One decision that is final was made by Joel Hack, owner of The Bodega Bay Navigator website, and Caldwell of Marin Sun Printing. They are about to start a new weekly newspaper in West Marin.

Debuting Friday, June 1, will be The West Marin Pilot. At least that is its tentative name. The public will be asked to submit suggestions for the final name. Hack said the first issue will be an eight-page introductory copy. Each week from July 1 on, it will be published full size and sell for $1 a copy.

dscn2329_1.jpgFormer Light editor Jim Kravets of Fairfax (left) will edit the weekly. Former Light advertising representative Sandy Duveen of Woodacre will sell advertisng.

Caldwell told me Kravets and Duveen will both share in the ownership. Like Caldwell, both of them have had a hard time collecting thousands of dollars Plotkin owes them.
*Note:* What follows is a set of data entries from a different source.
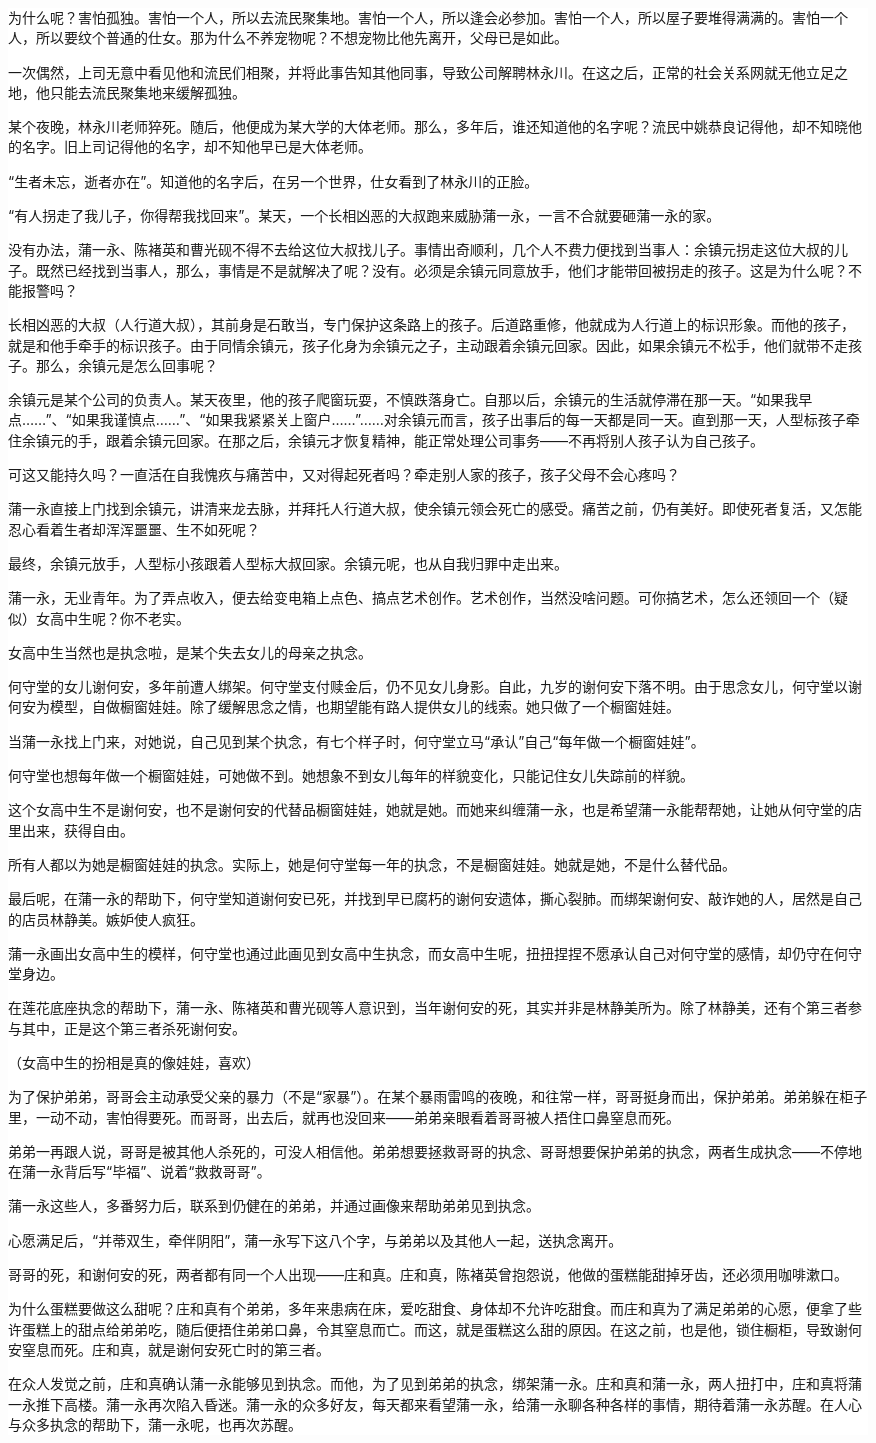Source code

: 为什么呢？害怕孤独。害怕一个人，所以去流民聚集地。害怕一个人，所以逢会必参加。害怕一个人，所以屋子要堆得满满的。害怕一个人，所以要纹个普通的仕女。那为什么不养宠物呢？不想宠物比他先离开，父母已是如此。

一次偶然，上司无意中看见他和流民们相聚，并将此事告知其他同事，导致公司解聘林永川。在这之后，正常的社会关系网就无他立足之地，他只能去流民聚集地来缓解孤独。

某个夜晚，林永川老师猝死。随后，他便成为某大学的大体老师。那么，多年后，谁还知道他的名字呢？流民中姚恭良记得他，却不知晓他的名字。旧上司记得他的名字，却不知他早已是大体老师。

“生者未忘，逝者亦在”。知道他的名字后，在另一个世界，仕女看到了林永川的正脸。

“有人拐走了我儿子，你得帮我找回来”。某天，一个长相凶恶的大叔跑来威胁蒲一永，一言不合就要砸蒲一永的家。

没有办法，蒲一永、陈褚英和曹光砚不得不去给这位大叔找儿子。事情出奇顺利，几个人不费力便找到当事人：余镇元拐走这位大叔的儿子。既然已经找到当事人，那么，事情是不是就解决了呢？没有。必须是余镇元同意放手，他们才能带回被拐走的孩子。这是为什么呢？不能报警吗？

长相凶恶的大叔（人行道大叔），其前身是石敢当，专门保护这条路上的孩子。后道路重修，他就成为人行道上的标识形象。而他的孩子，就是和他手牵手的标识孩子。由于同情余镇元，孩子化身为余镇元之子，主动跟着余镇元回家。因此，如果余镇元不松手，他们就带不走孩子。那么，余镇元是怎么回事呢？

余镇元是某个公司的负责人。某天夜里，他的孩子爬窗玩耍，不慎跌落身亡。自那以后，余镇元的生活就停滞在那一天。“如果我早点……”、“如果我谨慎点……”、“如果我紧紧关上窗户……”……对余镇元而言，孩子出事后的每一天都是同一天。直到那一天，人型标孩子牵住余镇元的手，跟着余镇元回家。在那之后，余镇元才恢复精神，能正常处理公司事务——不再将别人孩子认为自己孩子。

可这又能持久吗？一直活在自我愧疚与痛苦中，又对得起死者吗？牵走别人家的孩子，孩子父母不会心疼吗？

蒲一永直接上门找到余镇元，讲清来龙去脉，并拜托人行道大叔，使余镇元领会死亡的感受。痛苦之前，仍有美好。即使死者复活，又怎能忍心看着生者却浑浑噩噩、生不如死呢？

最终，余镇元放手，人型标小孩跟着人型标大叔回家。余镇元呢，也从自我归罪中走出来。

蒲一永，无业青年。为了弄点收入，便去给变电箱上点色、搞点艺术创作。艺术创作，当然没啥问题。可你搞艺术，怎么还领回一个（疑似）女高中生呢？你不老实。

女高中生当然也是执念啦，是某个失去女儿的母亲之执念。

何守堂的女儿谢何安，多年前遭人绑架。何守堂支付赎金后，仍不见女儿身影。自此，九岁的谢何安下落不明。由于思念女儿，何守堂以谢何安为模型，自做橱窗娃娃。除了缓解思念之情，也期望能有路人提供女儿的线索。她只做了一个橱窗娃娃。

当蒲一永找上门来，对她说，自己见到某个执念，有七个样子时，何守堂立马“承认”自己“每年做一个橱窗娃娃”。

何守堂也想每年做一个橱窗娃娃，可她做不到。她想象不到女儿每年的样貌变化，只能记住女儿失踪前的样貌。

这个女高中生不是谢何安，也不是谢何安的代替品橱窗娃娃，她就是她。而她来纠缠蒲一永，也是希望蒲一永能帮帮她，让她从何守堂的店里出来，获得自由。

所有人都以为她是橱窗娃娃的执念。实际上，她是何守堂每一年的执念，不是橱窗娃娃。她就是她，不是什么替代品。

最后呢，在蒲一永的帮助下，何守堂知道谢何安已死，并找到早已腐朽的谢何安遗体，撕心裂肺。而绑架谢何安、敲诈她的人，居然是自己的店员林静美。嫉妒使人疯狂。

蒲一永画出女高中生的模样，何守堂也通过此画见到女高中生执念，而女高中生呢，扭扭捏捏不愿承认自己对何守堂的感情，却仍守在何守堂身边。

在莲花底座执念的帮助下，蒲一永、陈褚英和曹光砚等人意识到，当年谢何安的死，其实并非是林静美所为。除了林静美，还有个第三者参与其中，正是这个第三者杀死谢何安。

（女高中生的扮相是真的像娃娃，喜欢）

为了保护弟弟，哥哥会主动承受父亲的暴力（不是“家暴”）。在某个暴雨雷鸣的夜晚，和往常一样，哥哥挺身而出，保护弟弟。弟弟躲在柜子里，一动不动，害怕得要死。而哥哥，出去后，就再也没回来——弟弟亲眼看着哥哥被人捂住口鼻窒息而死。

弟弟一再跟人说，哥哥是被其他人杀死的，可没人相信他。弟弟想要拯救哥哥的执念、哥哥想要保护弟弟的执念，两者生成执念——不停地在蒲一永背后写“毕福”、说着“救救哥哥”。

蒲一永这些人，多番努力后，联系到仍健在的弟弟，并通过画像来帮助弟弟见到执念。

心愿满足后，“并蒂双生，牵伴阴阳”，蒲一永写下这八个字，与弟弟以及其他人一起，送执念离开。

哥哥的死，和谢何安的死，两者都有同一个人出现——庄和真。庄和真，陈褚英曾抱怨说，他做的蛋糕能甜掉牙齿，还必须用咖啡漱口。

为什么蛋糕要做这么甜呢？庄和真有个弟弟，多年来患病在床，爱吃甜食、身体却不允许吃甜食。而庄和真为了满足弟弟的心愿，便拿了些许蛋糕上的甜点给弟弟吃，随后便捂住弟弟口鼻，令其窒息而亡。而这，就是蛋糕这么甜的原因。在这之前，也是他，锁住橱柜，导致谢何安窒息而死。庄和真，就是谢何安死亡时的第三者。

在众人发觉之前，庄和真确认蒲一永能够见到执念。而他，为了见到弟弟的执念，绑架蒲一永。庄和真和蒲一永，两人扭打中，庄和真将蒲一永推下高楼。蒲一永再次陷入昏迷。蒲一永的众多好友，每天都来看望蒲一永，给蒲一永聊各种各样的事情，期待着蒲一永苏醒。在人心与众多执念的帮助下，蒲一永呢，也再次苏醒。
As for The Navigator’s Hack, Plotkin is suing him and me for Hack’s letting me post items on his Sonoma County website. Plotkin has claimed that the postings violated The Light’s sales agreement in which I agreed not to work for another Marin County newspaper.

In a ruling that defies common sense, and presumably the law, Marin Superior Court Judge Jack Sutro last fall ruled a Sonoma County website is the same as a Marin County newspaper and ordered me to stop posting on it. That ruling is now before an appeals court.

img_3174_1.jpgAlso planning to work for The Pilot are: Missy Patterson of Point Reyes Station, who for 25 years has handled the front desk at The Light; former Light historian Dewey Livingston of Inverness, who used to contribute West Marin’s Past; feature writer Ellen Shehadeh of Inverness, who had been a frequent contributor to The Light; obituary writer Larken Bradley of San Rafael, who had won a variety of state and national journalism awards while at The Light; and Charlie Morgan of Inverness Park, who covers sports events for KWMR, will be the sports writer.

Caldwell told me The Pilot is still deciding where to have its office and might even move into the Creamery Building, where The Light is also located. As Duveen (right) remarked with a laugh: “That would be a hoot.”